"Ohh ya udah hati-hati. Jangan kemaleman pulangnya. Salam buat mas Tomo dan mbak Lastri yaa." Tomo dan Lastri adalah orang tua Rani.
"Siap ibunda." Setelah mencium tangan ibundanya, Wana pun bergegas ke rumah Rani.
Berbeda dengan Wana, malam itu Rani hanya berdandan seperti biasanya. Tak ada yang berbeda. Rani hanya mengenakan jaket, berhijab, mengenakan celana black-hawk kesukaannya dan tak lupa pula sandal gunung eiger kebanggaannya.
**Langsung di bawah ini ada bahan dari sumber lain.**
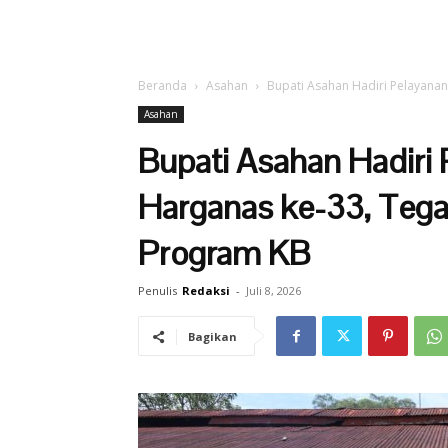
Beranda
Asahan
Bupati Asahan Hadiri Pelayana
Asahan
Bupati Asahan Hadiri
Harganas ke-33, Te
Program KB
Penulis
Redaksi
-
Juli 8, 2026
Bagikan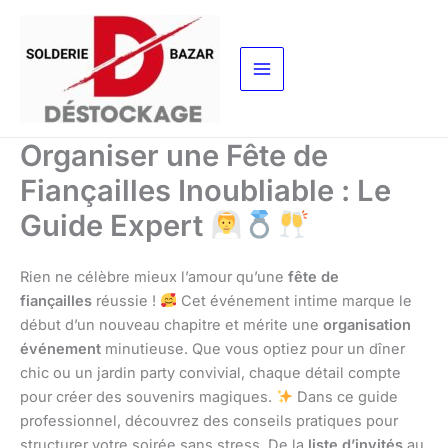
Aller
au
contenu
Organiser une Fête de
Fiançailles Inoubliable : Le
Guide Expert
Rien ne célèbre mieux l’amour qu’une
fête de
fiançailles
réussie !
Cet événement intime marque le
début d’un nouveau chapitre et mérite une
organisation
événement
minutieuse. Que vous optiez pour un dîner
chic ou un jardin party convivial, chaque détail compte
pour créer des souvenirs magiques.
Dans ce guide
professionnel, découvrez des conseils pratiques pour
structurer votre soirée sans stress. De la
liste d’invités
au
Bisa dibilang tampilannya jauh dari kata feminim untuk kencan malam mingguan. Tapi itu semua tak mengurangi sedikitpun kecantikan yang terpancar dari wajahnya.
Setelah menyampaikan salam dari bundanya kepada orang tua Rani, mereka berdua bergegas pergi menuju bukit bintang. Tempat yang mereka tuju adalah sebuah bukit yang terletak di timur kota C. Dari situ akan terihat jelas kerlap kerlip lampu di kota C pada malam hari. Kalau beruntung langit tak mendung, hamparan gemintang juga akan melengkapi keindahan pemandangan malam.
Begitu tiba disitu, ternyata tempatnya cukup ramai. Berbeda dengan saat pertama kali Rani ke tempat itu saat pelantikan pecinta alam dulu. Warung-warung sudah berjajar rapi. Tapi bukan Rani namanya kalau tak bisa mencari tempat yang pas untuk menikmati keindahan malam. Usai membeli camilan dan air mineral, Rani mengajak Wana ke ujung bukit. Ternyata benar, tempat itu sepi. Dan pemandangan kota lebih terlihat hidup disana. Hanya saja mereka harus berjalan 15 menit dari tempat parkir.
"Bagus kan?"
"Iya bagus banget, aku sering ke bukit bintang, tapi baru tau kalau ada spot sebagus ini. Biasanya paling banter cuma ngopi di warung-warung itu."
"hih..mainstream."
"Kamu tahu kenapa aku suka ke sini?" Tiba-tiba Wana berlagak agak romantis. Sepertinya ia akan menggombal.
"Hhh..karena pemandangannya indah, dan harga makanannya murah. Iya kan?"
"ahahahaha..tepat sekali...kok kamu tahu sih? Padahal aku tadinya berharap kamu tanya balik, kenapa, terus aku bisa gombalin kamu."